Update the rows below so that every "Target" reads "Structure", and keep everything else unchanged.

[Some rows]

#####

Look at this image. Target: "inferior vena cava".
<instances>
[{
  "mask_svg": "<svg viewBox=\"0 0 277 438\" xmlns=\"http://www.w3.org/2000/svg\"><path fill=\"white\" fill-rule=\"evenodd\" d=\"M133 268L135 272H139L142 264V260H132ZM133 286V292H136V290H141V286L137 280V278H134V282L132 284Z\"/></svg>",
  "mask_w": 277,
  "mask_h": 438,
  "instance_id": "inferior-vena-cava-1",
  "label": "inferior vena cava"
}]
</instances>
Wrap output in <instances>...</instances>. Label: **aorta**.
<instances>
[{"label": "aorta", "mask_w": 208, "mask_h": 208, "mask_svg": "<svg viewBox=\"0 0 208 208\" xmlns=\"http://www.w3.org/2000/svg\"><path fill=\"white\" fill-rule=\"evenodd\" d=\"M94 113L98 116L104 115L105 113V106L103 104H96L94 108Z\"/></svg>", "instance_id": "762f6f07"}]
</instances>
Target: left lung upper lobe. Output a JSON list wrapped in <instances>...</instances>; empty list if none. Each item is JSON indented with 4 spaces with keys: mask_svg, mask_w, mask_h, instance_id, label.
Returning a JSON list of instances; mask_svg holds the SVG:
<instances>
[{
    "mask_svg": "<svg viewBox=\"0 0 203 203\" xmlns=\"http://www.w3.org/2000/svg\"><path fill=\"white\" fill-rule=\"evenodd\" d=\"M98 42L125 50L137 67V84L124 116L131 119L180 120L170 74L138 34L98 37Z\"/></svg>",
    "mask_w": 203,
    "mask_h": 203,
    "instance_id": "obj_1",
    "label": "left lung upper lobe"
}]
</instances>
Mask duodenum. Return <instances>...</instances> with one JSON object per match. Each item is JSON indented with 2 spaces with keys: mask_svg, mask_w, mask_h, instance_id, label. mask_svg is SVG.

#####

→ **WRITTEN REPLY**
Look at this image. Structure: "inferior vena cava".
<instances>
[{
  "mask_svg": "<svg viewBox=\"0 0 277 438\" xmlns=\"http://www.w3.org/2000/svg\"><path fill=\"white\" fill-rule=\"evenodd\" d=\"M133 268L135 272H139L142 264V260H132ZM133 286V292H136V290H141V286L137 280V278H134V282L132 284Z\"/></svg>",
  "mask_w": 277,
  "mask_h": 438,
  "instance_id": "inferior-vena-cava-1",
  "label": "inferior vena cava"
}]
</instances>
Wrap output in <instances>...</instances>. Label: **aorta**.
<instances>
[{"label": "aorta", "mask_w": 208, "mask_h": 208, "mask_svg": "<svg viewBox=\"0 0 208 208\" xmlns=\"http://www.w3.org/2000/svg\"><path fill=\"white\" fill-rule=\"evenodd\" d=\"M94 113L98 116L104 115L105 113V106L103 104H96L94 108Z\"/></svg>", "instance_id": "762f6f07"}]
</instances>
Structure: left lung upper lobe. Output a JSON list wrapped in <instances>...</instances>; empty list if none. Each item is JSON indented with 4 spaces with keys: mask_svg, mask_w, mask_h, instance_id, label.
Returning a JSON list of instances; mask_svg holds the SVG:
<instances>
[{
    "mask_svg": "<svg viewBox=\"0 0 203 203\" xmlns=\"http://www.w3.org/2000/svg\"><path fill=\"white\" fill-rule=\"evenodd\" d=\"M98 42L125 50L137 67V84L124 116L131 119L180 120L170 74L138 34L98 37Z\"/></svg>",
    "mask_w": 203,
    "mask_h": 203,
    "instance_id": "obj_1",
    "label": "left lung upper lobe"
}]
</instances>
Mask duodenum. Return <instances>...</instances> with one JSON object per match. Each item is JSON indented with 2 spaces with keys: mask_svg, mask_w, mask_h, instance_id, label. mask_svg is SVG.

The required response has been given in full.